Ursula Jeans


Ursula Jeans was an English film, stage, and television actress.

Biography

Ursula Jeans was born in Simla, British India, to English parents, and brought up and educated in London. She was the youngest of three siblings. Her brother Desmond Jeans was a boxer and actor, and her elder sister, Isabel, was also an actress. In 1931 she appeared in Edward Knoblock's Grand Hotel at the Adelphi Theatre.
Ursula Jeans made her stage debut in London in 1922, before joining the cast of the London production of The Play's the Thing, an adaptation of Ferenc Molnár's play, The Play at the Castle by P. G. Wodehouse. The cast included Gerald du Maurier, Ralph Nairn, Henry Daniell, and Henry Forbes-Robertson.
She made her stage debut in New York in 1933. Her first marriage was to actor Robin Irvine. Her second marriage was to actor Roger Livesey from 1937 until her death. She appeared in one film with Livesey, The Life and Death of Colonel Blimp. She entertained troops with ENSA during World War II, sometimes working with her husband.
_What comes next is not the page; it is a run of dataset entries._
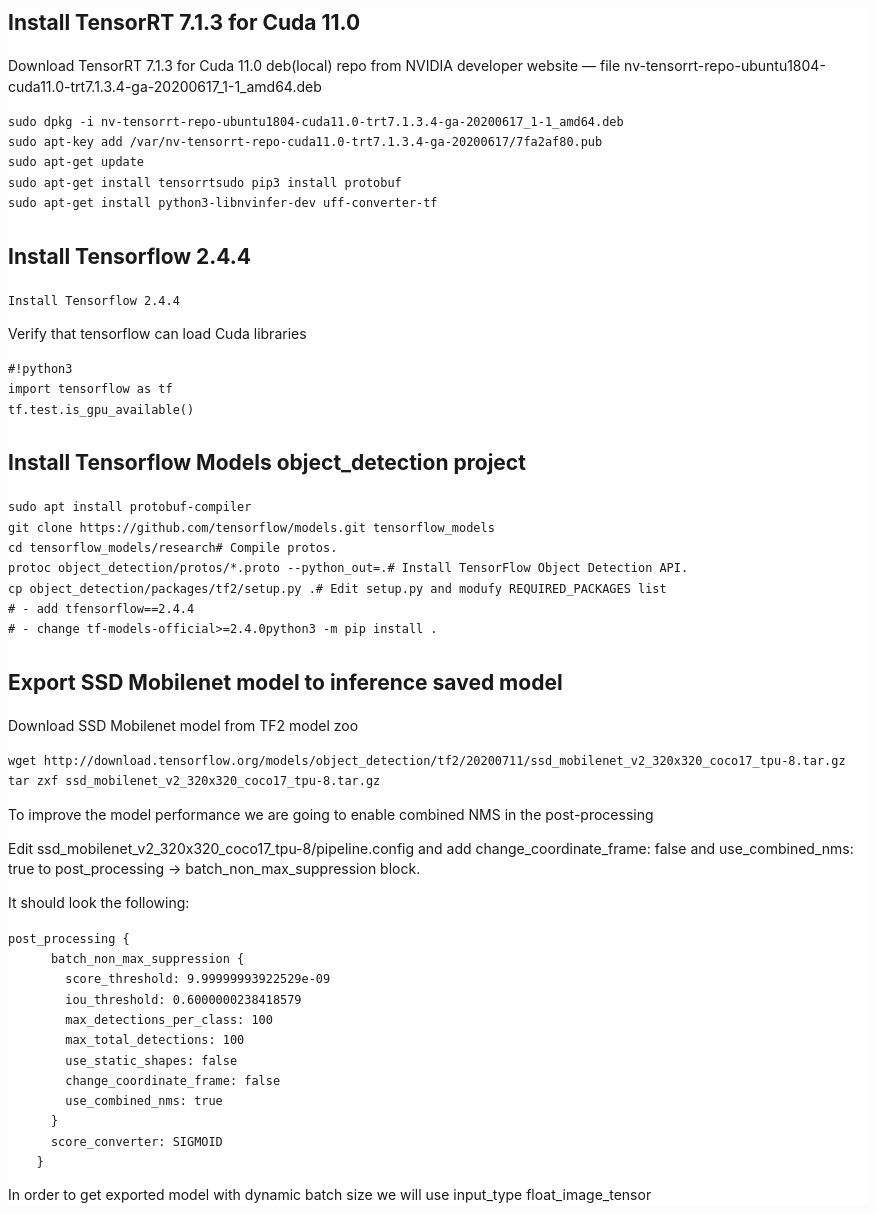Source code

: ## Install TensorRT 7.1.3 for Cuda 11.0

Download TensorRT 7.1.3 for Cuda 11.0 deb(local) repo from NVIDIA developer website — file nv-tensorrt-repo-ubuntu1804-cuda11.0-trt7.1.3.4-ga-20200617_1-1_amd64.deb

```
sudo dpkg -i nv-tensorrt-repo-ubuntu1804-cuda11.0-trt7.1.3.4-ga-20200617_1-1_amd64.deb
sudo apt-key add /var/nv-tensorrt-repo-cuda11.0-trt7.1.3.4-ga-20200617/7fa2af80.pub
sudo apt-get update
sudo apt-get install tensorrtsudo pip3 install protobuf
sudo apt-get install python3-libnvinfer-dev uff-converter-tf
```

## Install Tensorflow 2.4.4
```
Install Tensorflow 2.4.4
```

Verify that tensorflow can load Cuda libraries
```
#!python3
import tensorflow as tf
tf.test.is_gpu_available()
```

## Install Tensorflow Models object_detection project

```
sudo apt install protobuf-compiler
git clone https://github.com/tensorflow/models.git tensorflow_models
cd tensorflow_models/research# Compile protos.
protoc object_detection/protos/*.proto --python_out=.# Install TensorFlow Object Detection API.
cp object_detection/packages/tf2/setup.py .# Edit setup.py and modufy REQUIRED_PACKAGES list
# - add tfensorflow==2.4.4
# - change tf-models-official>=2.4.0python3 -m pip install .
```

## Export SSD Mobilenet model to inference saved model
Download SSD Mobilenet model from TF2 model zoo

```
wget http://download.tensorflow.org/models/object_detection/tf2/20200711/ssd_mobilenet_v2_320x320_coco17_tpu-8.tar.gz
tar zxf ssd_mobilenet_v2_320x320_coco17_tpu-8.tar.gz
```
To improve the model performance we are going to enable combined NMS in the post-processing

Edit ssd_mobilenet_v2_320x320_coco17_tpu-8/pipeline.config and add change_coordinate_frame: false and use_combined_nms: true to post_processing -> batch_non_max_suppression block.

It should look the following:
```
post_processing {
      batch_non_max_suppression {
        score_threshold: 9.99999993922529e-09
        iou_threshold: 0.6000000238418579
        max_detections_per_class: 100
        max_total_detections: 100
        use_static_shapes: false
        change_coordinate_frame: false
        use_combined_nms: true
      }
      score_converter: SIGMOID
    }
```
In order to get exported model with dynamic batch size we will use input_type float_image_tensor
After the war, she continued acting, including a stage tour of Australia and New Zealand in 1956–1958.

Last years and death

She continued to act into the 1970s and died of cancer in 1973, aged 66, some 18 months after her diagnosis. She shares a memorial plaque with her second husband, Roger Livesey, in the actors' church St Paul's, Covent Garden.